The Presidential Instruction is expected to become a legal umbrella in overcoming overlapping licenses in forest areas. Joko assessed that efforts to increase productivity are still necessary because oil palm is a strategic commodity that contributes to exports and foreign exchange. “If (Inpres) only regulates the moratorium, we can lose the opportunity,” he added.

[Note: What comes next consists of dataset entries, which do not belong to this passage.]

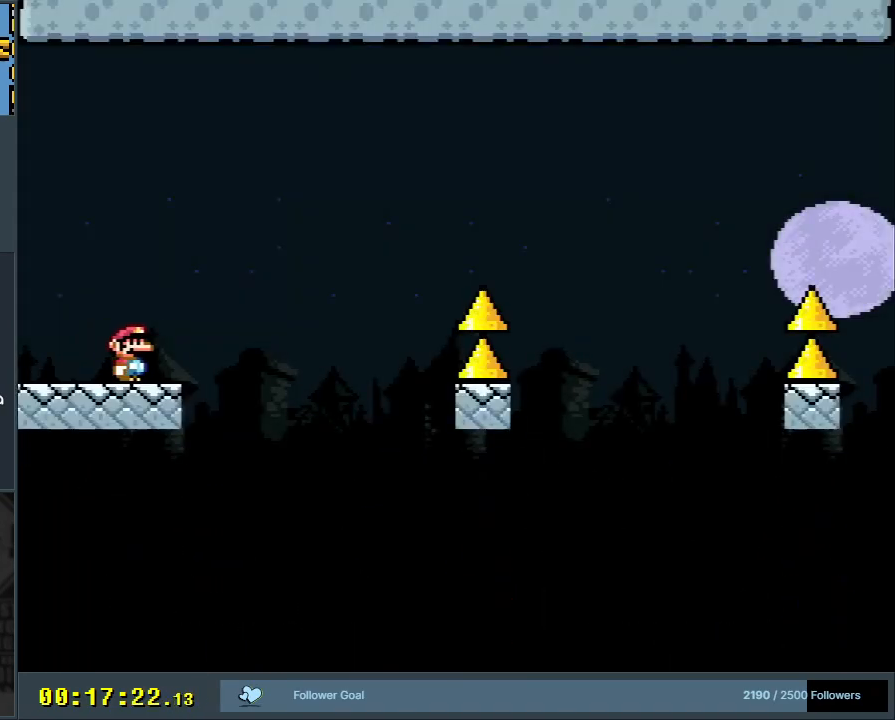
{"buttons": ["Y", "DPAD_RIGHT"], "events": [[167, "B", "up"], [283, "B", "down"], [400, "B", "up"]]}
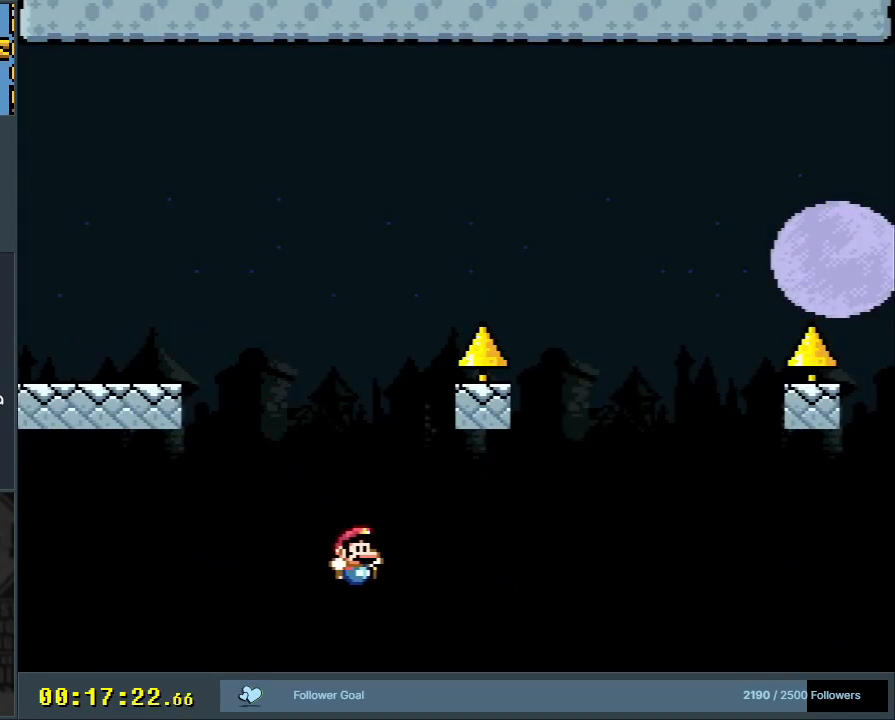
{"buttons": ["A"], "events": [[33, "DPAD_RIGHT", "up"], [33, "Y", "up"], [450, "A", "down"]]}
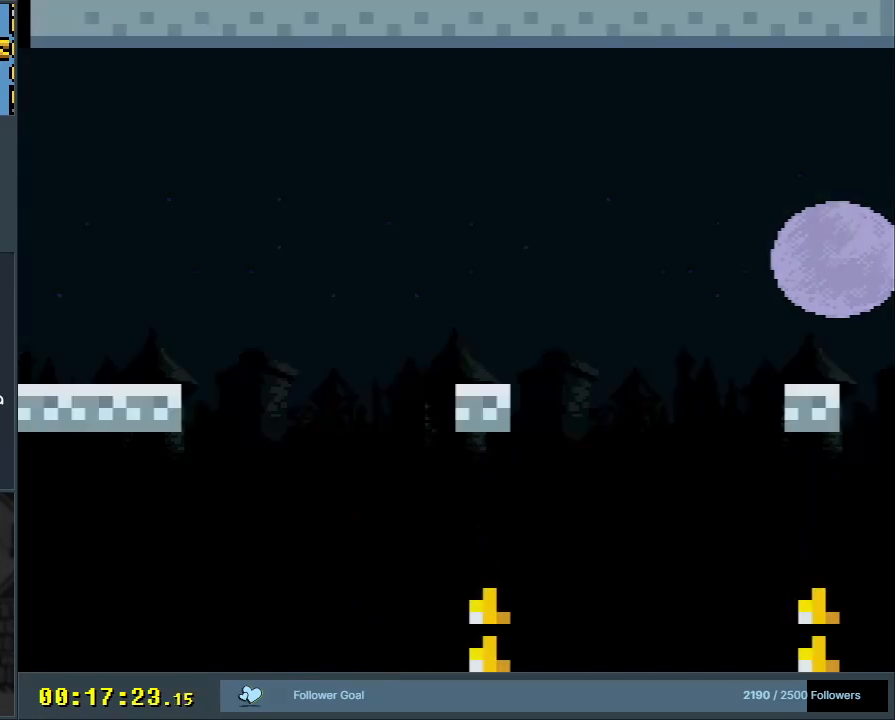
{"buttons": [], "events": [[250, "A", "up"], [317, "A", "down"], [367, "A", "up"], [433, "A", "down"], [450, "A", "up"]]}
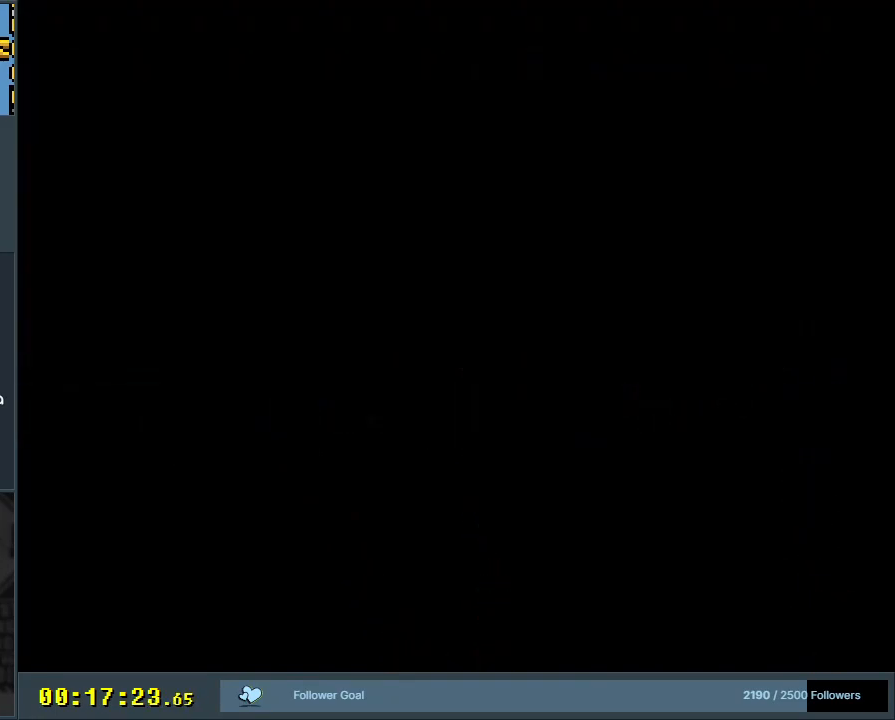
{"buttons": [], "events": []}
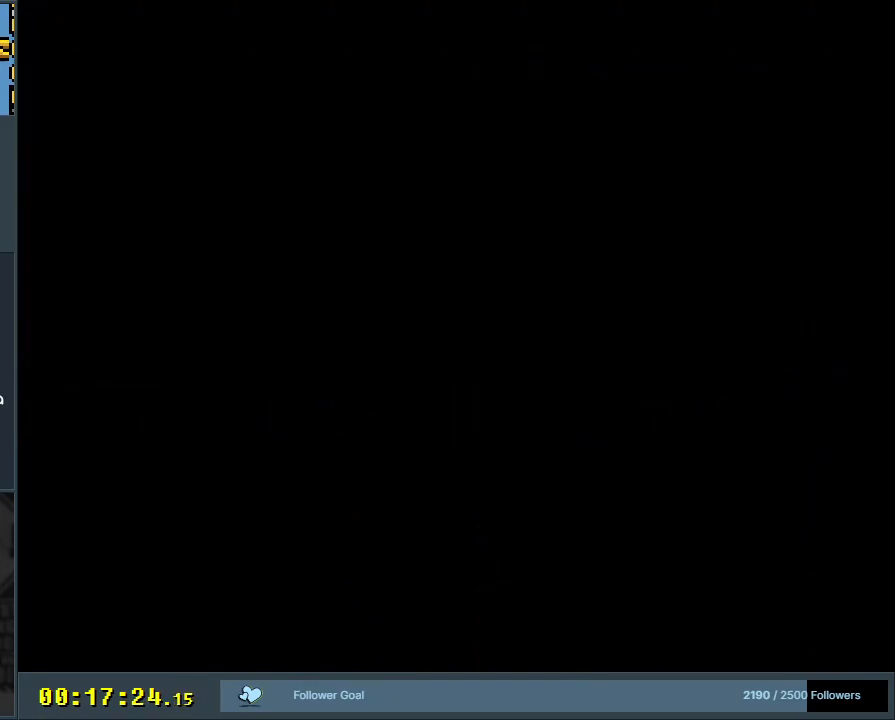
{"buttons": ["B", "Y", "DPAD_RIGHT"], "events": [[17, "Y", "down"], [50, "DPAD_RIGHT", "down"], [183, "B", "down"]]}
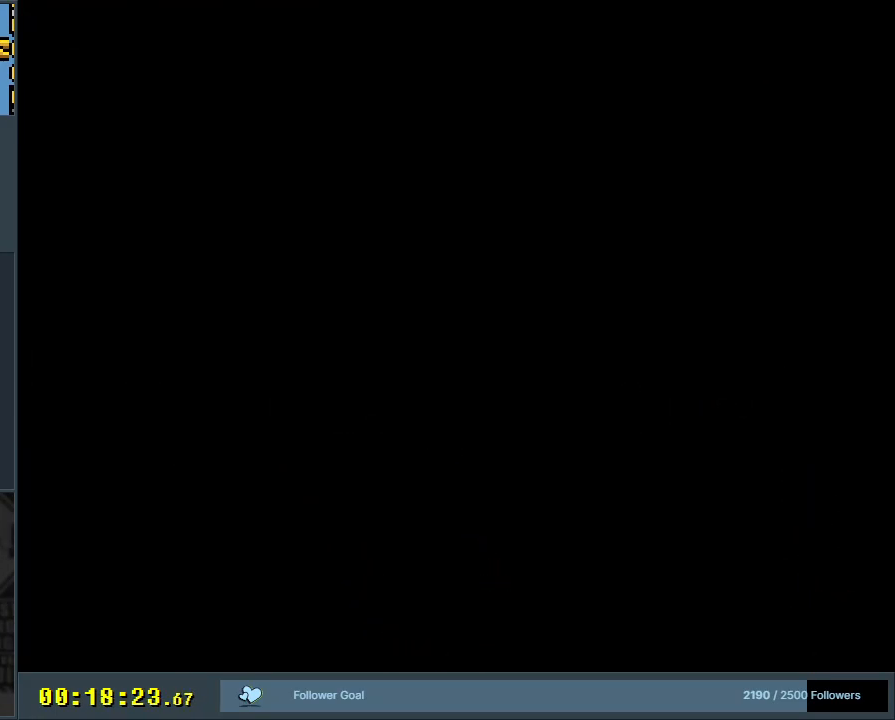
{"buttons": ["Y", "DPAD_RIGHT"], "events": [[333, "B", "up"]]}
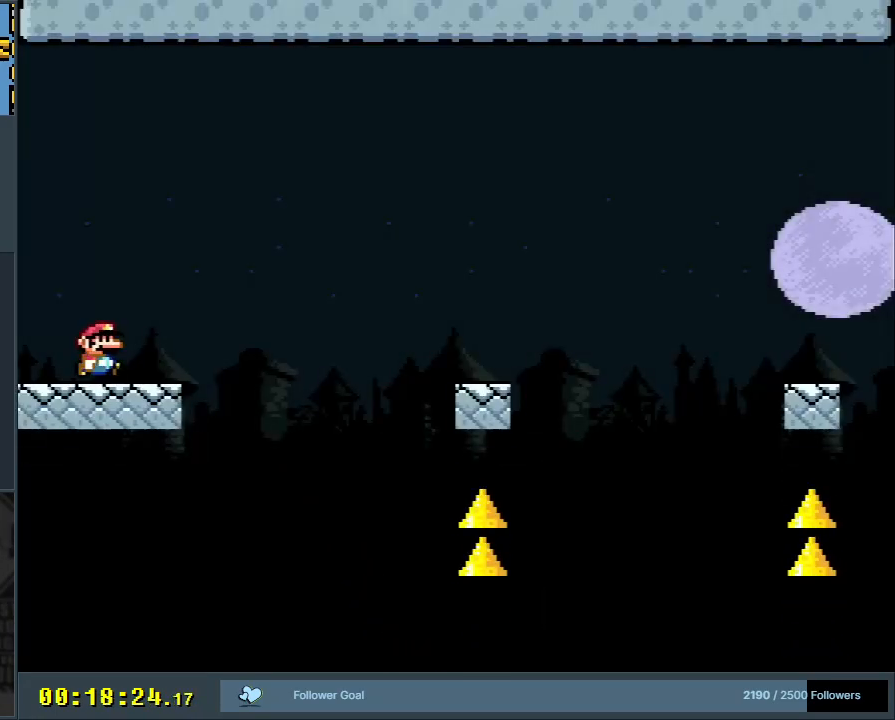
{"buttons": ["B", "Y", "DPAD_RIGHT"], "events": [[283, "B", "down"]]}
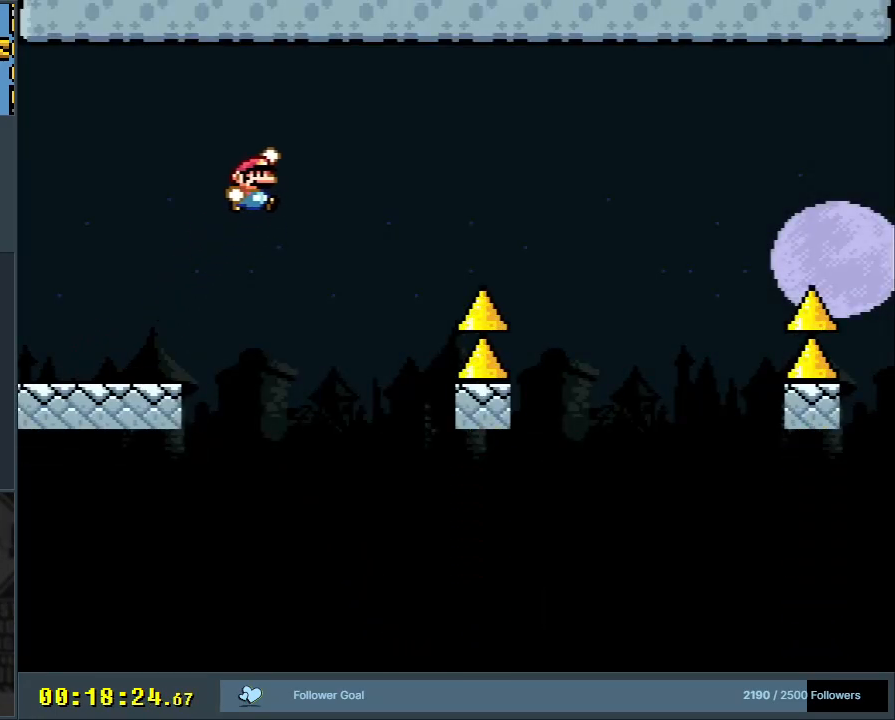
{"buttons": ["B", "Y", "DPAD_LEFT"], "events": [[267, "DPAD_RIGHT", "up"], [467, "DPAD_LEFT", "down"]]}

Previously, it was still vividly recalled two years ago how President Joko Widodo gave his promise to the moratorium to coincide with the Declaration of the National Movement to Save Plants and Wildlife in the framework of International Forest Day, on Karya Island. The Thousand Islands, Thursday (4/14/2016).

President Jokowi assessed that the existing oil palm land is sufficient and production capacity can be increased by maximizing the existing potential. “The existing land, as long as the seeds are correct, maybe production can be more than twice,” he said.

As reported by mediaindonesia.com, Jokowi suspected that the problem was caused by the rejuvenation of seeds that were late so that the current palm oil yields were considered not optimal. With the oil moratorium, he at that time hoped that there would be no land and forest allotment changes given again for oil palm concessions.

The oil moratorium follows the peatland moratorium policy which had previously been issued in the regulation to postpone the issuance of new permits on peatlands since May 13, 2015, as set out in Presidential Decree No. 8/2018 regarding Postponement of New Permits and Improving Governance of Primary Forests and Peatlands.